Ardından devam etti:

"Bursa için en güzel yeni destinasyon Japonya. Çünkü Japonlar denizi sevmezler; termal ve yeşili severler, tarih meraklısıdır. Bursa, Japonlar için önemli bir değerdir. Bu tip turisti ancak yerinde ve iyi bir tanıtımla çekebiliriz. Yeni destinasyonlar yaratmak çok kolay değil, ciddi bir çalışma gerekiyor. Avrupa ülkelerinin dışında birçok ülke sıralayabiliriz. Mesela, Türkiye'de inanılmaz bir İran potansiyeli vardır. Hiç biri Bursa'ya gelmez; İstanbul, Bodrum ve Antalya'ya giderler."

"PROFESYONELCE BİR TANITIM OLMASI LAZIM"

"Turizm sektörü ekonominin zor bir süreçten geçtiği şu günlerde yeniden Türkiye'nin can simidi olacak mı?"sorumu şöyle yanıtladı:

"Evet, turizmde ciddi bir gelir söz konusu.
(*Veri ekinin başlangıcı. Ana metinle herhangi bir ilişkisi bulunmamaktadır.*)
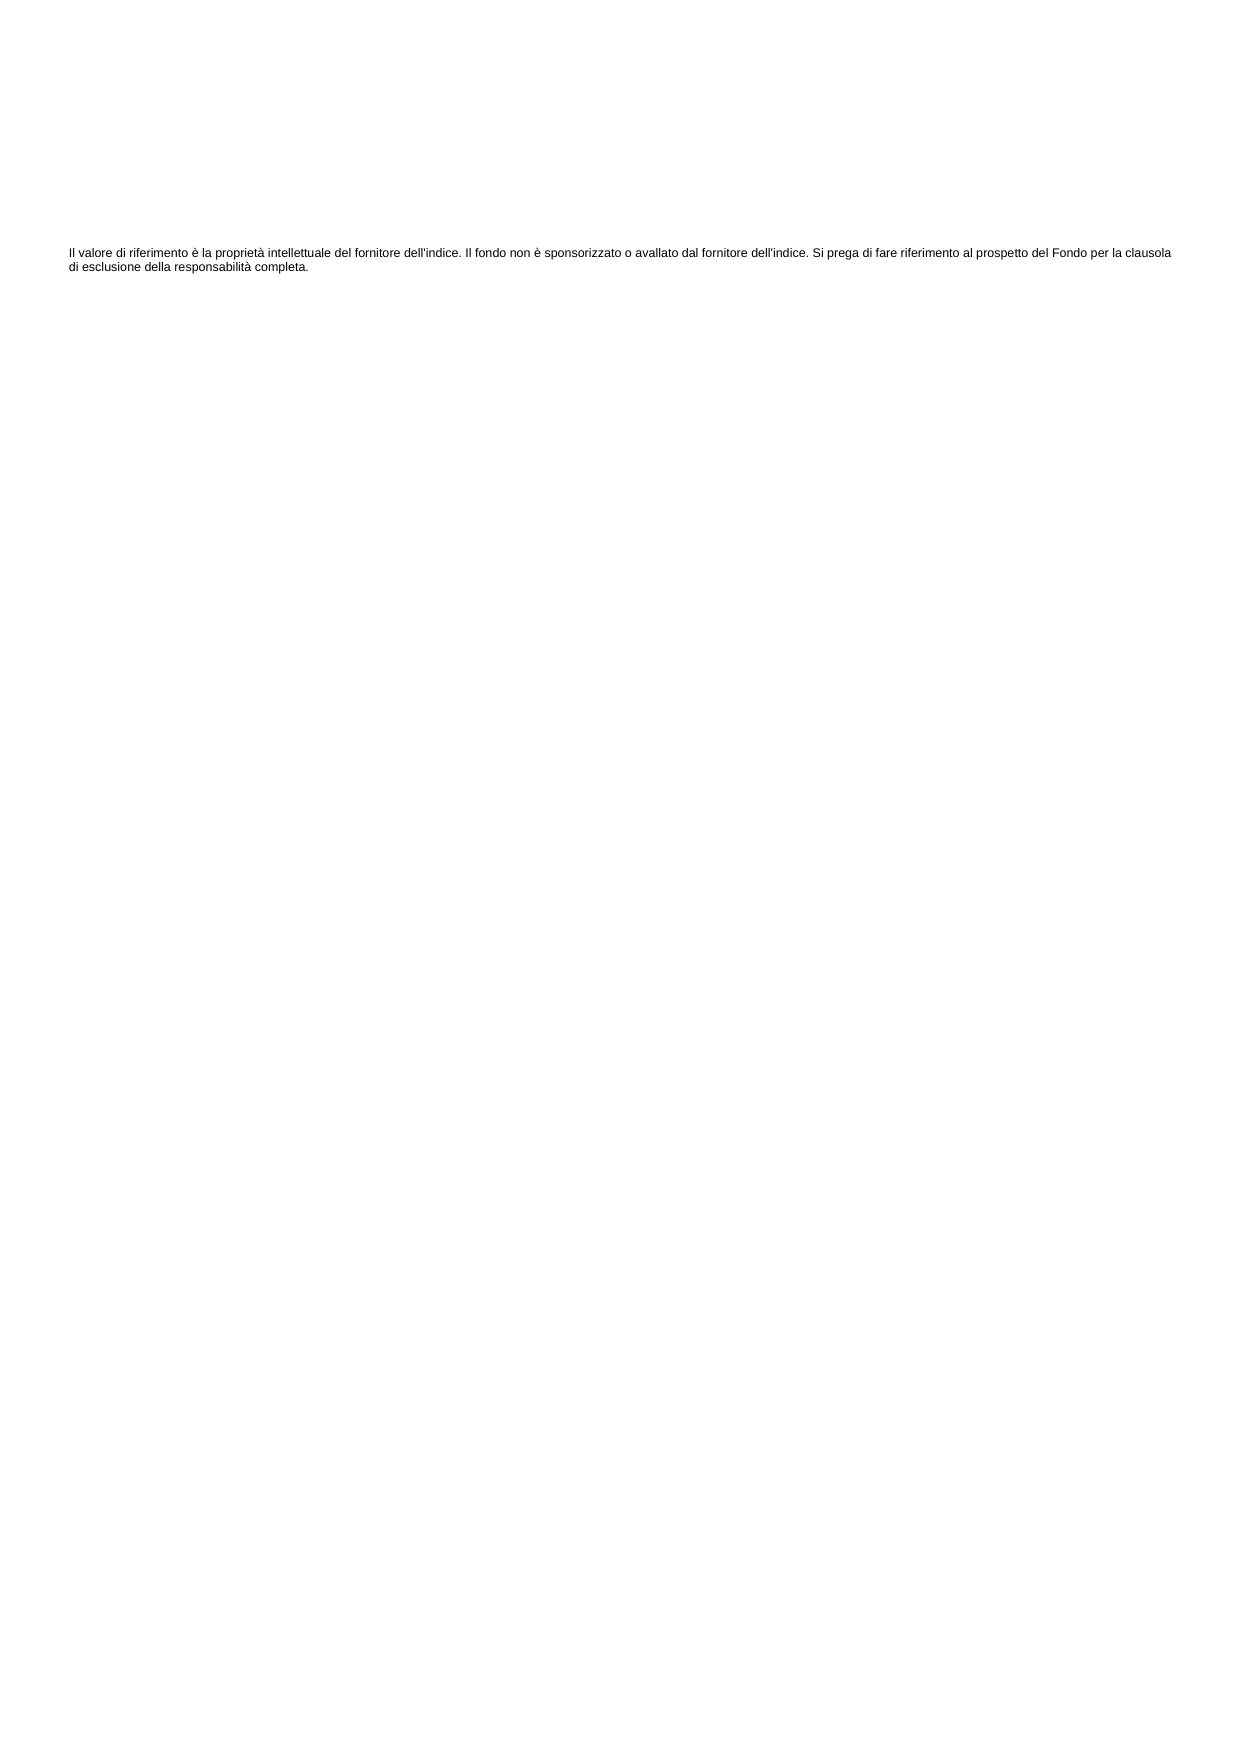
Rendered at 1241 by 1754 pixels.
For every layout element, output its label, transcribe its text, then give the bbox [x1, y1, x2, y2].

text Il valore di riferimento è la proprietà intellettuale del fornitore dell'indice. Il fondo non è sponsorizzato o avallato dal fornitore dell'indice. Si prega di fare riferimento al prospetto del Fondo per la clausola di esclusione della responsabilità completa. [69, 245, 1175, 274]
Kültür ve Turizm Bakanı Mehmet Nuri Ersoy, Türkiye'nin yeni tanıtım stratejisine ilişkin, tanıtımının yapılmasına ihtiyaç duyulan bölgelerin ön plana çıkarılması için ciddi çalışmalar başlatmıştı. Bakanlık tarafından kurulan TGA çok başarılı çalışmalar yapıyor ve tanıtımın tek elden en profesyonel şekilde yönetiliyor. Örneğin, turizm alt yapısı istendiği kadar iyi seviyeye getirilmemiş bölgelerin kendi kendine tanıtımı, o tanıtımı aslında baltalayan bir unsur. Profesyonelce bir tanıtım olması lazım. Dolayısıyla Kültür ve Turizm Bakanı Mehmet Nuri Ersoy'u bu konuda çok destekliyorum. Pandemi nedeniyle seyahat edemeyenlerde ciddi bir tatil özlemi oluştu, bu 2022 rezervasyonlarına yansıyacaktır. Rusya ve Ukrayna turizm gelirlerimiz açısından ciddi bir paya sahip. Savaşın etkisi Türkiye turizmini birkaç sene emekleme seviyesine götürebilir."
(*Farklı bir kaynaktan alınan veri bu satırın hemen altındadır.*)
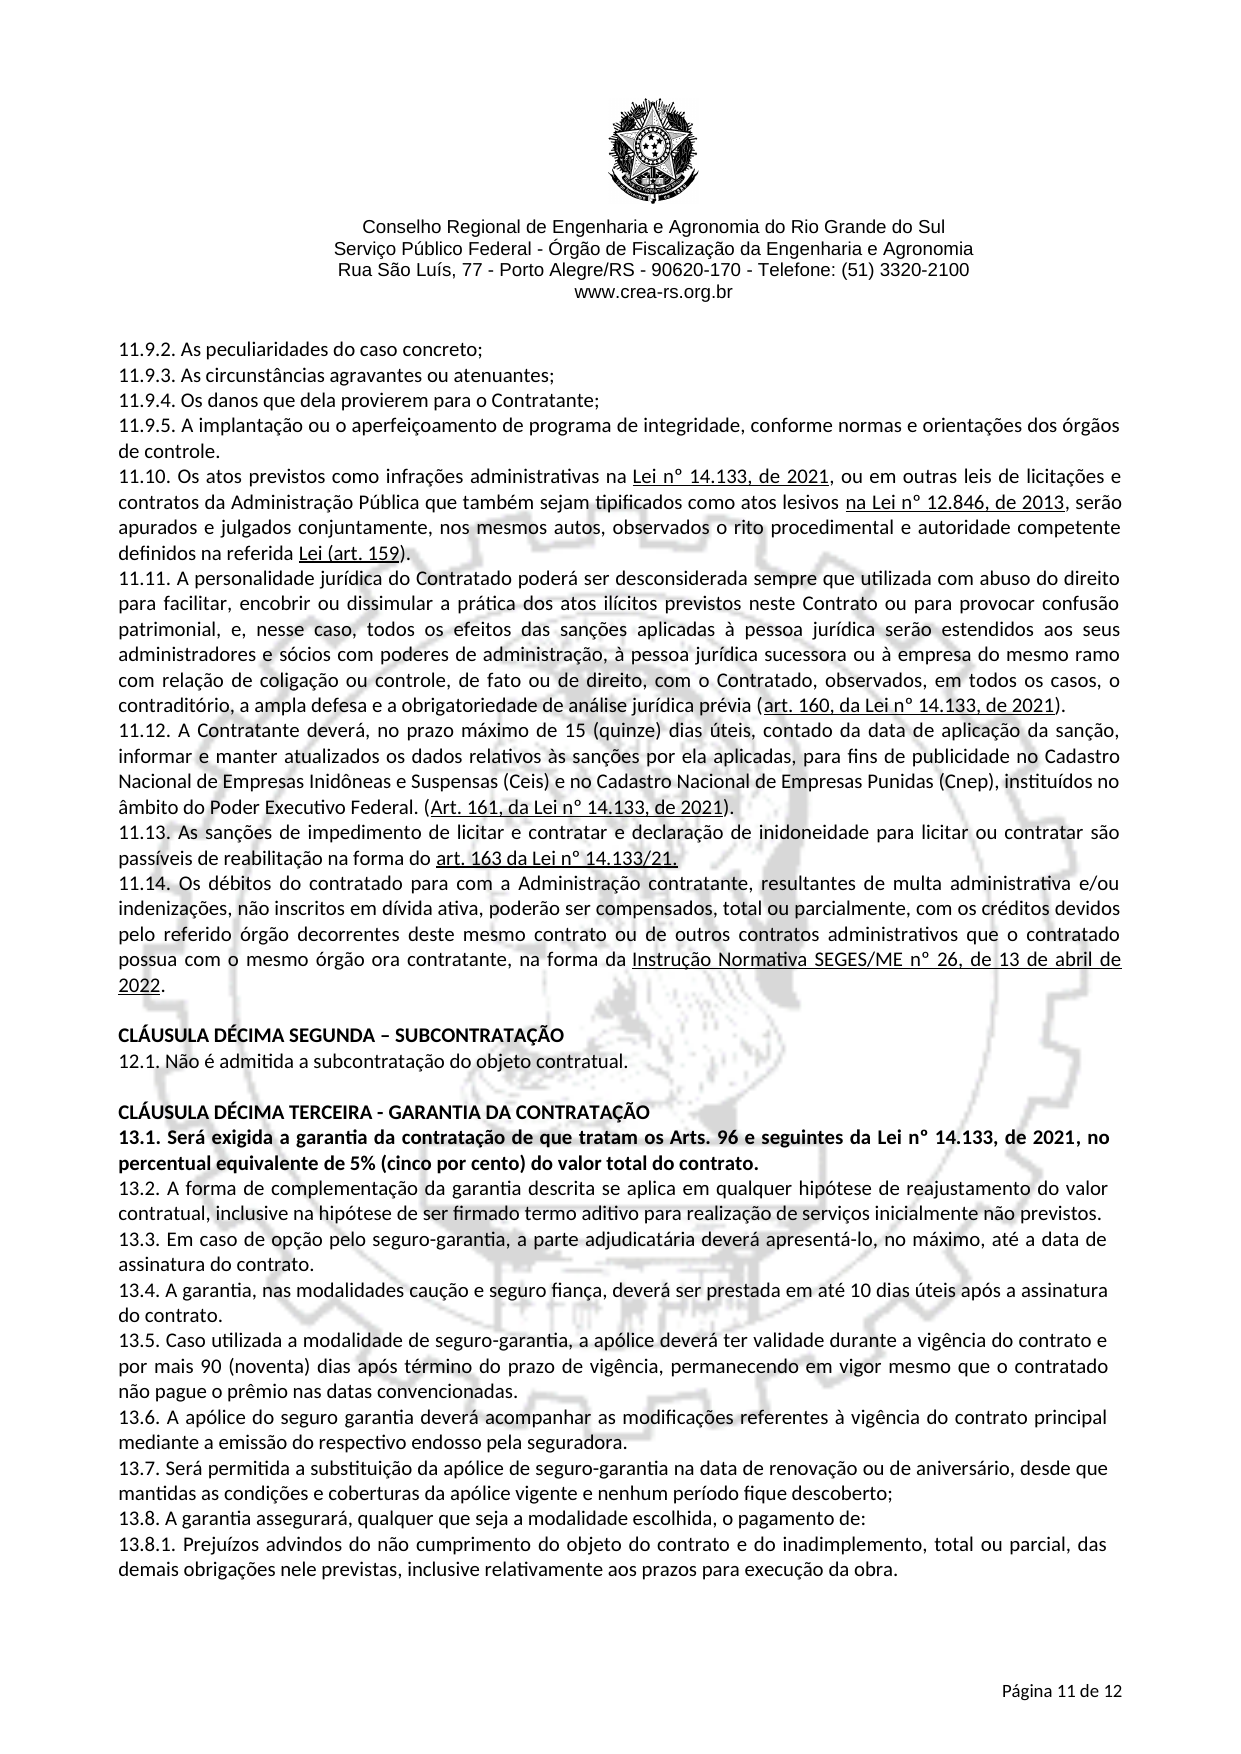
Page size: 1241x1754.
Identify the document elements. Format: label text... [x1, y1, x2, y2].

"ACENTALARIMIZIN PLANLAMALARINI ZORLAŞTIRIYOR"

Döviz kurundaki yükseliş turizm için avantaj mı, dezavantaj mı? Turist başı harcama 2022'de ne olur?
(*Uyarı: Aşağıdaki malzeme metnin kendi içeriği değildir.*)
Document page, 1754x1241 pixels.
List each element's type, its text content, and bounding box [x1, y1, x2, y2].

Turizm sektöründe yüksek döviz kurlarıyla iş yapmak ciddi bir dezavantaj getiriyor. Yurtdışına giden turist açısından dövizdeki artış, bu alanda çalışan acentalarımızın planlamalarını zorlaştırıyor. Döviz kurlarında stabilitenin sağlanması ve dengelerin oturması büyük önem arz ediyor. Otelci gözüyle bakıldığında, yabancı para birimiyle satış yapmanın faydaları olduğunu düşünüyorum. Türkiye'ye yüksek döviz kuruyla para bırakan turist her zaman avantaj yaratır. Rusya ve Ukrayna krizi skalayı küçülttü.  Döviz kurunun yüksek olmasından dolayı yurtiçi satış fiyatları iç turizmi etkiledi. Örneğin, bugün 18 bin TL'nin altında yurt dışında bir yere Bayramda seyahat etme şansı yok. İyi bir turist ise, Türkiye'den giderken bin dolar bırakması lazım, ama bizde bu rakamlar 600 - 700 dolar civarlarında.